Query OK, 1 row affected (0.07 sec)
mysql> insert into test01 (a) values ( json_object('a',repeat('a',1*1024*1024)) );
Query OK, 1 row affected (0.04 sec)
hexdump -C test01.ibd
0028bff0 61 61 61 61 61 61 61 61 38 1b ed 99 20 91 fa 20 |aaaaaaaa8... .. |
0028c000 98 73 6d 50 00 00 00 a3 00 00 00 00 ff ff ff ff |.smP............|
0028c010 00 00 00 09 20 91 fa 20 00 17 00 00 00 00 00 00 |.... .. ........|
0028c020 00 00 00 00 02 30 00 00 00 10 df 00 00 00 01 0b |.....0..........|
0028c030 0e 61 61 61 61 61 61 61 61 61 61 61 61 61 61 61 |.aaaaaaaaaaaaaaa|
0028c040 61 61 61 61 61 61 61 61 61 61 61 61 61 61 61 61 |aaaaaaaaaaaaaaaa|
*
0028d110 00 00 00 00 00 00 00 00 00 00 00 00 00 00 00 00 |................|
*
0028fff0 00 00 00 00 00 00 00 00 98 73 6d 50 20 91 fa 20 |.........smP .. |
00290000 00 00 00 00 00 00 00 00 00 00 00 00 00 00 00 00 |................|
*
mysql> select json_storage_size(a), json_storage_free(a) from test01;
+----------------------+----------------------+
| json_storage_size(a) | json_storage_free(a) |
+----------------------+----------------------+
| 1048600 | 0 |
| 1048600 | 0 |
+----------------------+----------------------+
2 rows in set (0.01 sec)
2. Now, we will do a partial update using the JSON_REPLACE function. In the hex dump, we can see the previous details with the pattern “a“ still appearing and not cleaned yet.
mysql> UPDATE test01 SET a = JSON_REPLACE(a, '$.a', 'b');
Query OK, 2 rows affected (0.03 sec)
Rows matched: 2 Changed: 2 Warnings: 0
mysql> select * from test01;
+------------+
| a |
+------------+
| {"a": "b"} |
| {"a": "b"} |
+------------+
2 rows in set (0.01 sec)
hexdump -C test01.ibd
001c7ff0 61 61 61 61 61 61 61 61 25 c5 15 d3 20 85 98 62 |aaaaaaaa%... ..b|
001c8000 eb 64 b6 0b 00 00 00 72 00 00 00 00 ff ff ff ff |.d.....r........|
001c8010 00 00 00 09 20 85 98 62 00 17 00 00 00 00 00 00 |.... ..b........|
001c8020 00 00 00 00 02 30 00 00 00 3f c7 00 00 00 01 0b |.....0...?......|
001cbff0 61 61 61 61 61 61 61 61 eb 64 b6 0b 20 85 98 62 |aaaaaaaa.d.. ..b|
001cc010 00 00 00 09 20 85 98 62 00 17 00 00 00 00 00 00 |.... ..b........|
001cc020 00 00 00 00 02 30 00 00 00 3f c7 00 00 00 01 0b |.....0...?......|
mysql> select json_storage_size(a), json_storage_free(a) from test01;
+----------------------+----------------------+
| json_storage_size(a) | json_storage_free(a) |
+----------------------+----------------------+
| 1048600 | 1048577 |
| 1048600 | 1048577 |
+----------------------+----------------------+
2 rows in set (0.00 sec)
########
■ **Problems and tasks**:
- A) In the MySQL excerpt, what value does json_storage_free report for each row after the JSON_REPLACE update?
- B) Retype everything in the MySQL excerpt from "2. Now, we will" down to "not cleaned yet.".

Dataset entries
########
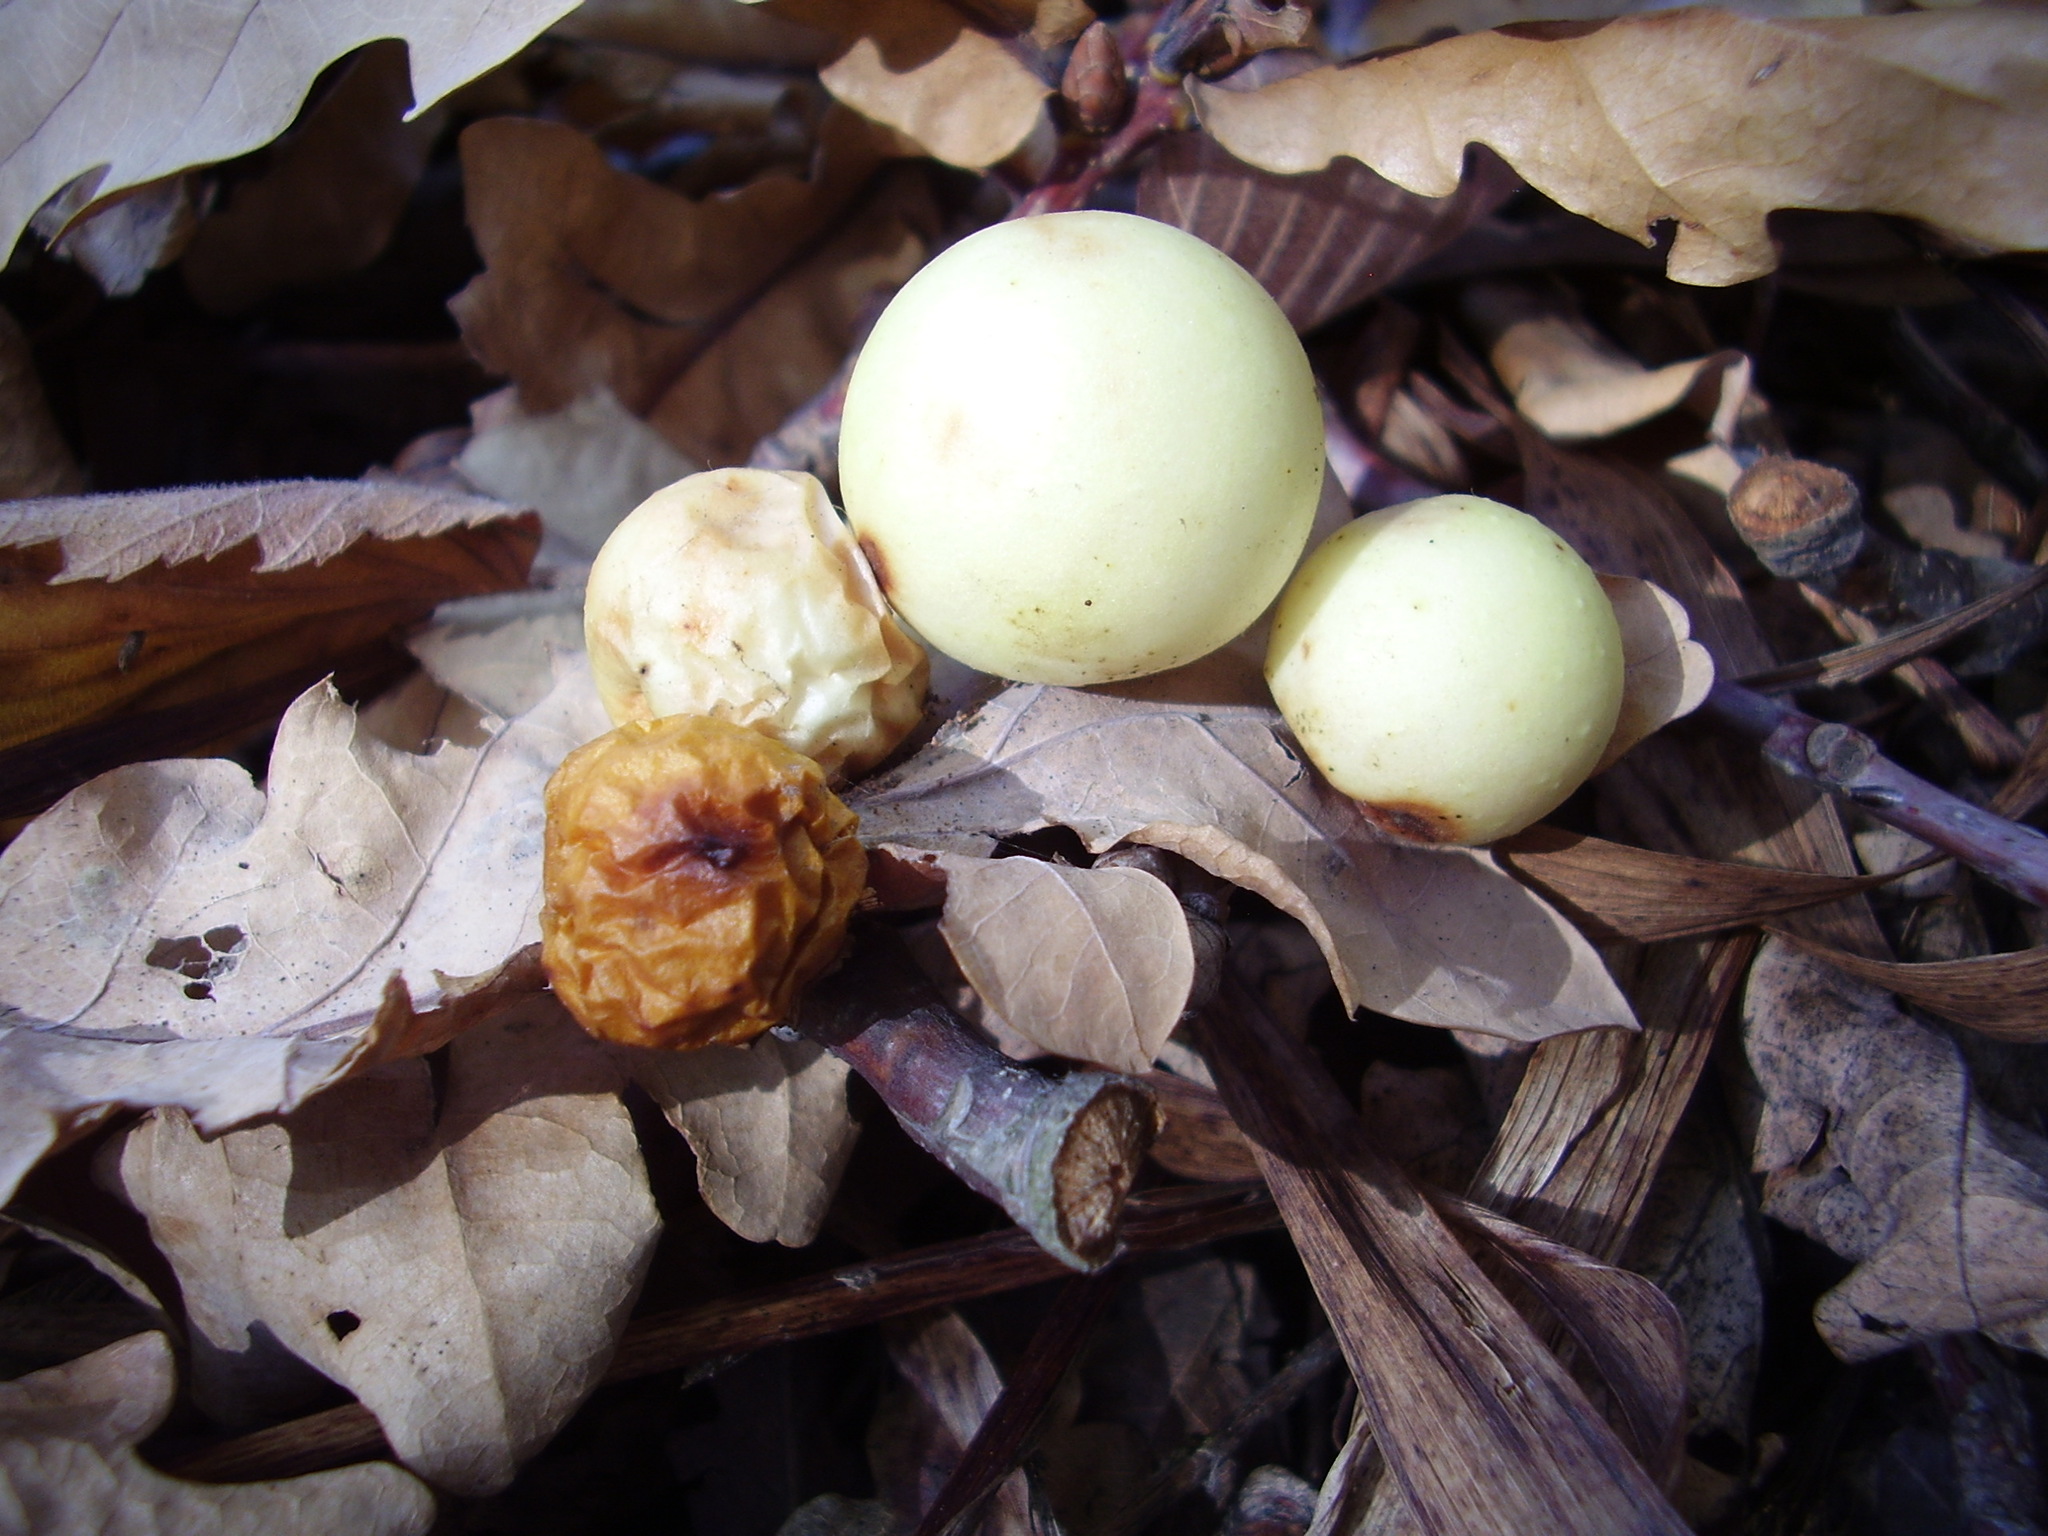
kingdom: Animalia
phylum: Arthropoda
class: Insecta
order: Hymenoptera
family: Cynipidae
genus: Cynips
########
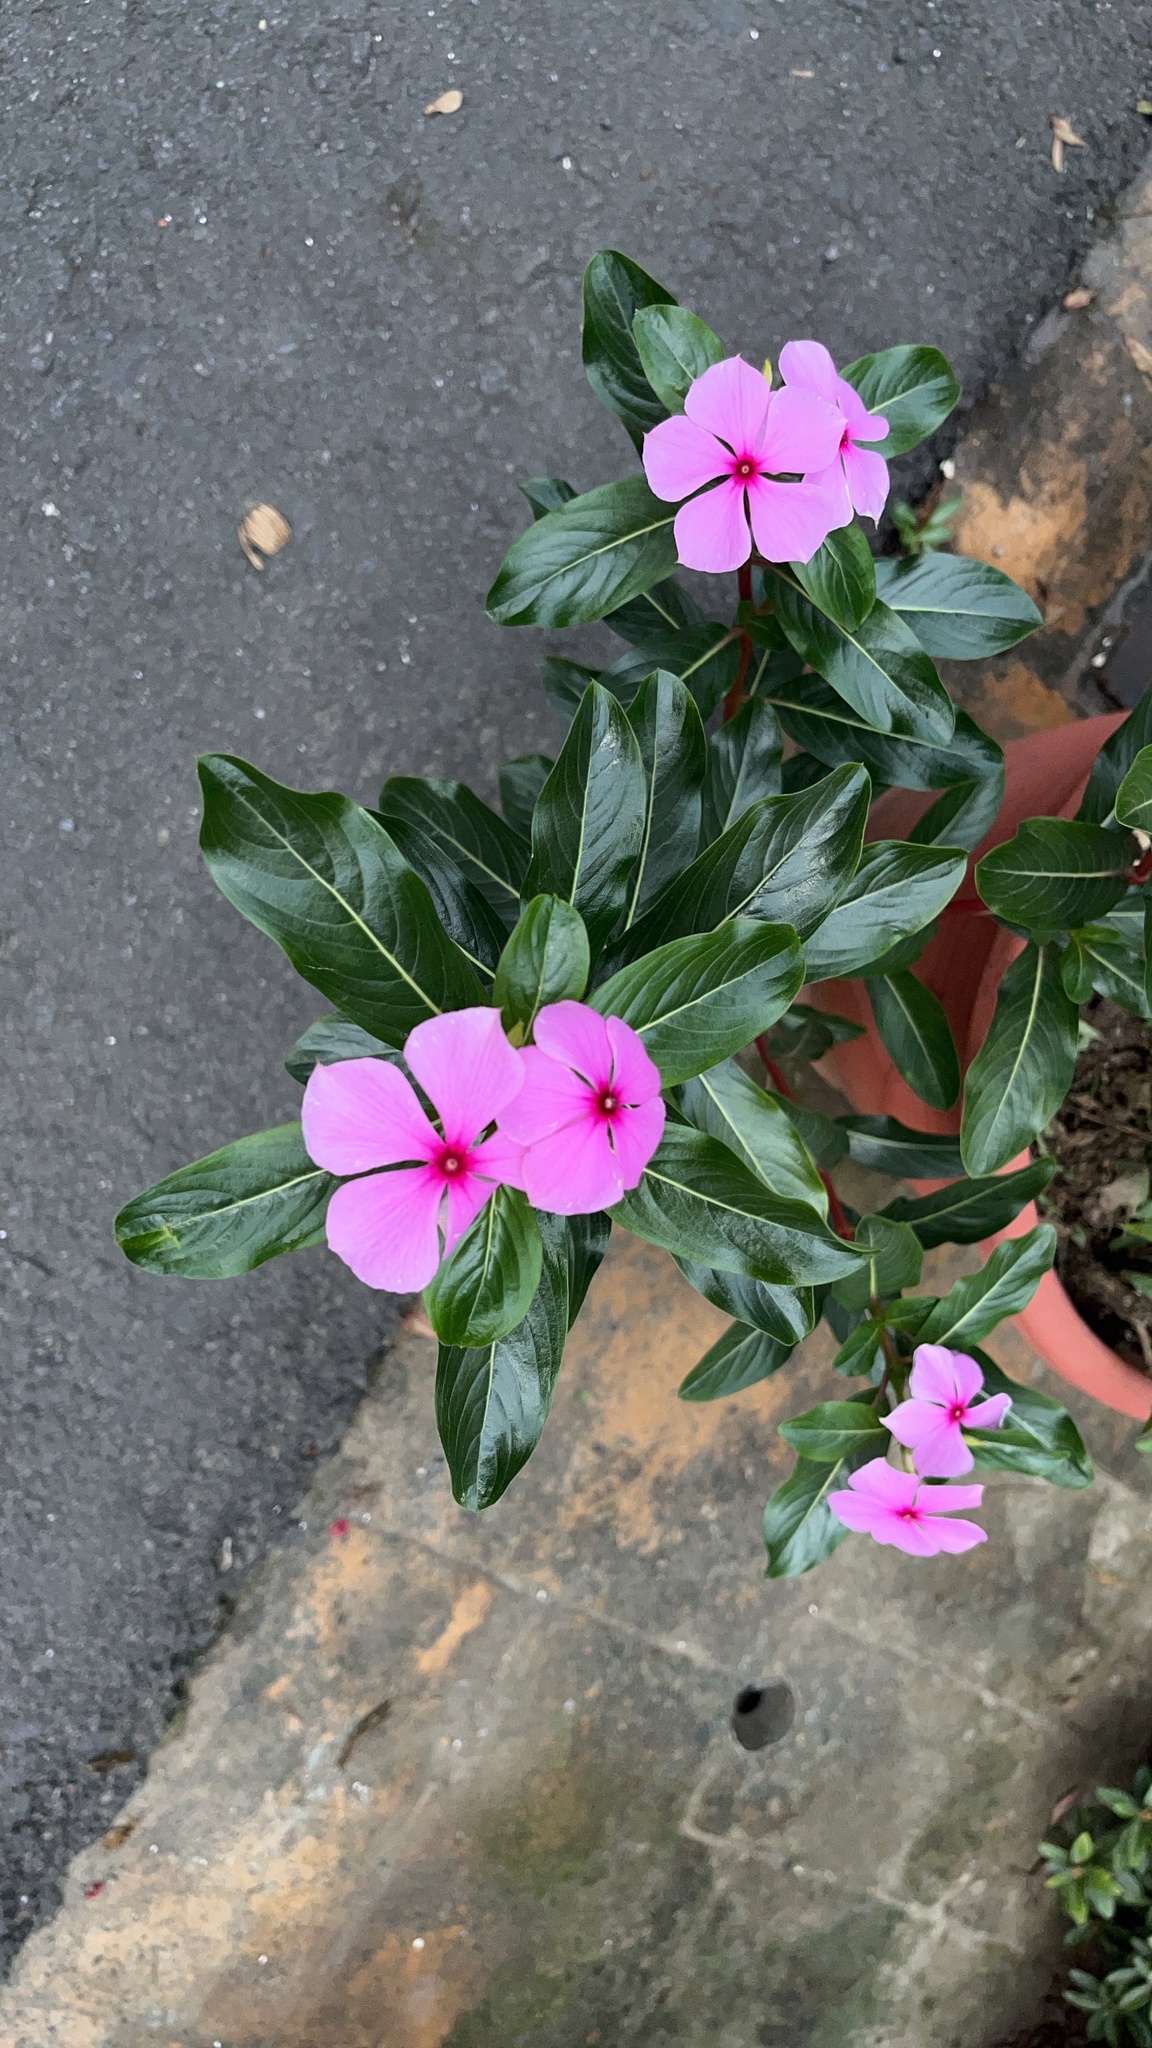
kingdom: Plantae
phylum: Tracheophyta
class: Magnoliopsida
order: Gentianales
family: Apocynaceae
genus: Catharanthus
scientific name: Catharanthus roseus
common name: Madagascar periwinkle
########
■ **Activity answers**:
- A) 1048577

- B)
2. Now, we will do a partial update using the JSON_REPLACE function. In the hex dump, we can see the previous details with the pattern “a“ still appearing and not cleaned yet.